Eveeeet, iyi ki bu kitabı Az'ı okumadan almışım, iyi ki Az'ı okuduktan sonra boşveeer diyip bunu bir kenara atmamışım. Duymuştum Hakan Günday'ın ilk ve en sevilen kitabı diye, biraz da o yüzden okumak için kendimi zorladım. Bir yazar için en iyi kitabının ilk kitabı olması üzücü olabilir mi acaba ? diye düşünmeden de edemedim.
Neyse, genç yaşında bu kitabı yazmaya başlamış olduğunu biliyorum, o halde soruyorum, o ne gözlem, o ne kurgu ve o ne hayalgücü?
Ara ara bazı satırları uzun bulup atlamak istediysem de (yani 530 değil de 480 sayfada bitebilirmiş :-)güzel bir kitap. Ancak kitabın başından itibaren Kayra ile Kinyas'tan birini diğerinin yarattığını, çift kişilik ya da hayal ürünü falan zannettim. Öyle değildi tabi ama ben kitabın sonunda "bak ben demiştim"demeyi istedim ama olmadı. Neyse dili, benzetmeleri, tanımlamaları çok zengin. Ben de böyle anlatımları seviyorum. Düz, sadece olay aktarımını sevmiyorum.
"Rene sahildeki herkese, oturdukları evi satmış bir emlakçı olarak, konuşmanın kendi dışında gelişmesine daha fazla dayanamadı ve kullanacağı kelimelerden bir oksijen tüpü hazırlayıp daldı."syf.382
gibi...
Romanın iki kahramanı var ve olaylar ikisinin ağzından ayrı ayrı anlatılıp ilerliyor. Çoğu yerde merak ediyorsunuz şimdi ne olacak?diye..Şiddet bolca var. İlk 100 sayfası yavaş gitti ama sonra güzeldi. İçinde bulunulan durumu bazen öyle güzel anlatmış ki şaşırdım.

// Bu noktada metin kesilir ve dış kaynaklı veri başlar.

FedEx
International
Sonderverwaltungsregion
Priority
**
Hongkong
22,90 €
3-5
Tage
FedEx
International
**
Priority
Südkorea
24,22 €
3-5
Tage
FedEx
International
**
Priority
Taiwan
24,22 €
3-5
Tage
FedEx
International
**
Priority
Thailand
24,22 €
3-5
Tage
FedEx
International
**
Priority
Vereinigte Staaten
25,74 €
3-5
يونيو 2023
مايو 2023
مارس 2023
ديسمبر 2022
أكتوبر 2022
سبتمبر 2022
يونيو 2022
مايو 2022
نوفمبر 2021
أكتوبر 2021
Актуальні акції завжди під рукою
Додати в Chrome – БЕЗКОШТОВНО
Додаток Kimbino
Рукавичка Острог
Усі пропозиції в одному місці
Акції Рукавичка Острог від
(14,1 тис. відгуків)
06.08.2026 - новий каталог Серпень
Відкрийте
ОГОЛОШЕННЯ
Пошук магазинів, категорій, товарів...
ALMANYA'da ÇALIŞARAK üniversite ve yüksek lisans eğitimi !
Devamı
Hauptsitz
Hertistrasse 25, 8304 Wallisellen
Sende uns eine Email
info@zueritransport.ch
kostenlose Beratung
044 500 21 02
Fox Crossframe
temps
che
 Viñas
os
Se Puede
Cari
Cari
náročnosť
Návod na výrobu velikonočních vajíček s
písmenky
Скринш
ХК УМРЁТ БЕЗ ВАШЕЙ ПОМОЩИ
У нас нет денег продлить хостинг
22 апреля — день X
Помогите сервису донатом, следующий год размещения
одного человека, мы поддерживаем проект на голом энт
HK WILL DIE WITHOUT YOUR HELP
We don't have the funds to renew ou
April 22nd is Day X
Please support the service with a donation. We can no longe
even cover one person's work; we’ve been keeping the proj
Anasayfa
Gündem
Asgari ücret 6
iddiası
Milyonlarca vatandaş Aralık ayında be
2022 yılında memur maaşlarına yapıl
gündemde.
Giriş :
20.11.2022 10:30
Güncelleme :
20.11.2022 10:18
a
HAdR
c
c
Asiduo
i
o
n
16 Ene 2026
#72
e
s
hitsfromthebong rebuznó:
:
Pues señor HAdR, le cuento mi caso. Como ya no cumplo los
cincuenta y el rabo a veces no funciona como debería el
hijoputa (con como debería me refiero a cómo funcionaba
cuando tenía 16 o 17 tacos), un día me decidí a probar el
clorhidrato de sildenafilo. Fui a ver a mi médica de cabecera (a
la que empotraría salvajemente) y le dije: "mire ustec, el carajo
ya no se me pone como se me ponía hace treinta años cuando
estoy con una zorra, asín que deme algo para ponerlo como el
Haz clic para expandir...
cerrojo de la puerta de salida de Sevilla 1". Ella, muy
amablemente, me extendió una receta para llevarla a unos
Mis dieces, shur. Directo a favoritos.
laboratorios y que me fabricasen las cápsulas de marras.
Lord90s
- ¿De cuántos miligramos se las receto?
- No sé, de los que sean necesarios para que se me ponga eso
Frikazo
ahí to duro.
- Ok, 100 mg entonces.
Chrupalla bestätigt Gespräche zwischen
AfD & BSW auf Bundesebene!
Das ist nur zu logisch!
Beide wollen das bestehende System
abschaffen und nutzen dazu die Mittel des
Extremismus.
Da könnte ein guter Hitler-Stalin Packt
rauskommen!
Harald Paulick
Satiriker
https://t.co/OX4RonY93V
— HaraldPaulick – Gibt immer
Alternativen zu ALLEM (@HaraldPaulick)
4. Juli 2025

Son yüz sayfaya girerken birden ağlamama şaşırmadım,böyle sahneler beni hep duygulandırır (sahneyi söylemeyeceğim)ama genelde pek duygulanacağınız türden bir roman değil.
Bazı yerleri bana Murat Uyurkulak'ın Tol romanını çağrıştırdı. Aslında benzemiyor, sadece yarattığı his bakımından.